High magnesium mitigates the vasoconstriction mediated by different types of calcium influx from monocrotaline-induced pulmonary hypertensive rats.

Abstract

What is the central question of this study? What is the involvement of Mg2+ in mitigating the vasoconstriction in pulmonary arteries and smaller pulmonary arteries in the monocrotaline-induced pulmonary arterial hypertension (MCT-PAH) rat model? What are the main finding and its importance? Both store-operated Ca2+ entry- and receptor-operated Ca2+ entry-mediated vasoconstriction were enhanced in the MCT-PAH model. High magnesium inhibited vasoconstriction by directly antagonizing Ca2+ and increasing NO release, and this was more notable in smaller pulmonary arteries. Increased extracellular magnesium concentration has been shown to attenuate the endothelin-1-induced contractile response via the release of nitric oxide (NO) from the endothelium in proximal pulmonary arteries (PAs) of chronic hypoxic mice. Here, we further examined the involvement of Mg2+ in the inhibition of vasoconstriction in PAs and distal smaller pulmonary arteries (sPAs) in a monocrotaline-induced pulmonary arterial hypertension (MCT-PAH) rat model. The data showed that in control rats vasoconstriction in sPAs is more intense than that in PAs. In MCT-PAH rats, store-operated Ca2+ entry (SOCE)- and receptor-operated Ca2+ entry (ROCE)-mediated contraction were significantly strengthened. However, there was no upregulation of the vasoconstriction mediated by voltage-dependent calcium entry (VDCE).
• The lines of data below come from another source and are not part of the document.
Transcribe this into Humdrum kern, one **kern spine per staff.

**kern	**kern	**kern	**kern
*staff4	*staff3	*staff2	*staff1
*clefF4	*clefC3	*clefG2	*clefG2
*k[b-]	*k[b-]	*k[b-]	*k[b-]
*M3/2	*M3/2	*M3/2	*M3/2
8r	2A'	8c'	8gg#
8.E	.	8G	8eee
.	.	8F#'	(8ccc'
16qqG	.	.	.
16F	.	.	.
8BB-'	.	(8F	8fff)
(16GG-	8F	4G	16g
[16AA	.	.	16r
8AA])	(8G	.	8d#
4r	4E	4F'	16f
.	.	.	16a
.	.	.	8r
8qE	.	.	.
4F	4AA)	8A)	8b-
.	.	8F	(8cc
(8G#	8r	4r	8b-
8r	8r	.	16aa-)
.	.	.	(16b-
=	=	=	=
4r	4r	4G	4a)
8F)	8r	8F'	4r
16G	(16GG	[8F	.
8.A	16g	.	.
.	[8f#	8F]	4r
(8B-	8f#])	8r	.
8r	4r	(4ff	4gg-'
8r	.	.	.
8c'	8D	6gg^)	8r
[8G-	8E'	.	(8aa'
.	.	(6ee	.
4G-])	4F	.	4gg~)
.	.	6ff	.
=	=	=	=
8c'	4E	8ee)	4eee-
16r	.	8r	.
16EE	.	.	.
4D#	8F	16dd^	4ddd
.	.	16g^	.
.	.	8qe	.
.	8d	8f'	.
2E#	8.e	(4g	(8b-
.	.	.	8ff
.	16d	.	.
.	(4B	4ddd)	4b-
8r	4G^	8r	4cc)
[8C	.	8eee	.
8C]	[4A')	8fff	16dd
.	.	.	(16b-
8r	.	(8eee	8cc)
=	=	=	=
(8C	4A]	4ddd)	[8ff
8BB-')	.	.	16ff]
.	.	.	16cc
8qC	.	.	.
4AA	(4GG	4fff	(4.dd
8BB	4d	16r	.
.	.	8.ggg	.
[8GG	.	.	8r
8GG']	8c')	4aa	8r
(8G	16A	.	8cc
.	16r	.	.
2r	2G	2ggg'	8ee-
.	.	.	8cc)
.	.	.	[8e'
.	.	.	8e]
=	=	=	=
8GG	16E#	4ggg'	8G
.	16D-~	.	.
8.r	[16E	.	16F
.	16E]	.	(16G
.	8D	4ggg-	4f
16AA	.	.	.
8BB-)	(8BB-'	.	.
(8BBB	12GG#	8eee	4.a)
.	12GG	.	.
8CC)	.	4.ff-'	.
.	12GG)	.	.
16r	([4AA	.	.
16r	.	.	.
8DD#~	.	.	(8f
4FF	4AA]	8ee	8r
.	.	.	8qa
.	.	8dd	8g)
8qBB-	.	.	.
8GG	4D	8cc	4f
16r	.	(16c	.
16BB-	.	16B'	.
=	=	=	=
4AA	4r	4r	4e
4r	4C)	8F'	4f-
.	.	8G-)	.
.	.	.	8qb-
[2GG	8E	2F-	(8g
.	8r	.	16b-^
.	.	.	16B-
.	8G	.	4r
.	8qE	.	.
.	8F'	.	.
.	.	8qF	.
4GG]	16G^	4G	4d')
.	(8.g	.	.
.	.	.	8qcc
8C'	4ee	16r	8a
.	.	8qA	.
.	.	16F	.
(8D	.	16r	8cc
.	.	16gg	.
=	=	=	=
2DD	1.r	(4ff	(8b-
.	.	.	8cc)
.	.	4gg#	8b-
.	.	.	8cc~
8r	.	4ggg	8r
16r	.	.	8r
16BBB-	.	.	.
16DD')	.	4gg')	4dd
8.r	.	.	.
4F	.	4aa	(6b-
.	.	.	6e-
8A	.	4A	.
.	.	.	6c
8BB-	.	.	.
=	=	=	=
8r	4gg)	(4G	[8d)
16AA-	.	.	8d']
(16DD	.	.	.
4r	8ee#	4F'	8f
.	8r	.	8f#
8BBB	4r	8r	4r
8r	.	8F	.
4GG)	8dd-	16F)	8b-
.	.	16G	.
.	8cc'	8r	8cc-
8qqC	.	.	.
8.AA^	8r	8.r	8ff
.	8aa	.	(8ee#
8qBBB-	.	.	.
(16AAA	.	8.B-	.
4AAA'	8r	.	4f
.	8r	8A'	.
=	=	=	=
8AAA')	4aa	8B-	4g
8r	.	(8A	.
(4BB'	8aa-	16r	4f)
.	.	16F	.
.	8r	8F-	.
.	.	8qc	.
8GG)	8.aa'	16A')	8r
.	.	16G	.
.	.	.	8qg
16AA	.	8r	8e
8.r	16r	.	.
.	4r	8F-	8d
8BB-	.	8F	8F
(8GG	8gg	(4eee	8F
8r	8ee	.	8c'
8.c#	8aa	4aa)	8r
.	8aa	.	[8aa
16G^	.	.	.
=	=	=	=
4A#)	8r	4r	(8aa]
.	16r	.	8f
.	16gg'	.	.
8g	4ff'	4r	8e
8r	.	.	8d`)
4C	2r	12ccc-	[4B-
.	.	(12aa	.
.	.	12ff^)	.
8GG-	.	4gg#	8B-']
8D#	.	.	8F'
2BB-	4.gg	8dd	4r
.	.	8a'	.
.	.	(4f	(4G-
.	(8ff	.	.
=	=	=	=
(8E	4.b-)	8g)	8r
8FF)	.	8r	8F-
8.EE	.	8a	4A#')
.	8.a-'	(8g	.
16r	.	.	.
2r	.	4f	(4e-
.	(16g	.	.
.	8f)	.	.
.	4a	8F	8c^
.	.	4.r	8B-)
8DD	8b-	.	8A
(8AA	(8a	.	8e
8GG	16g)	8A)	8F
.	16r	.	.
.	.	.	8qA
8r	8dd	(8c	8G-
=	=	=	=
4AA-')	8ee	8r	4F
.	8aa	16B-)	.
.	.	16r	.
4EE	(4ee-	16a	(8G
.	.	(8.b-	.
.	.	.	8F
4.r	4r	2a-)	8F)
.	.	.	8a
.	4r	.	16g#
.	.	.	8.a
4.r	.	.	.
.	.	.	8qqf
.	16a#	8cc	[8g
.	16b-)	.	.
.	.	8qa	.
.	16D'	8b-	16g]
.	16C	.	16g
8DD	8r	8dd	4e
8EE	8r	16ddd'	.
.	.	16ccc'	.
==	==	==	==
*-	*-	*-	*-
Furthermore, high magnesium greatly inhibited VDCE-mediated contraction in PAs rather than sPAs, which was the opposite of the ROCE-mediated contraction. Moreover, monocrotaline pretreatment partly eliminated the endothelium-dependent vasodilatation in PAs, which in sPAs, however, was still promoted by magnesium due to the increased NO release in pulmonary microvascular endothelial cells (PMVECs). In conclusion, the findings suggest that both SOCE- and ROCE-mediated vasoconstriction in the MCT-PAH model are enhanced, especially in sPAs. The inhibitory effect of high magnesium on vasoconstriction can be achieved partly by its direct role as a Ca2+ antagonist and partly by increasing NO release in PMVECs.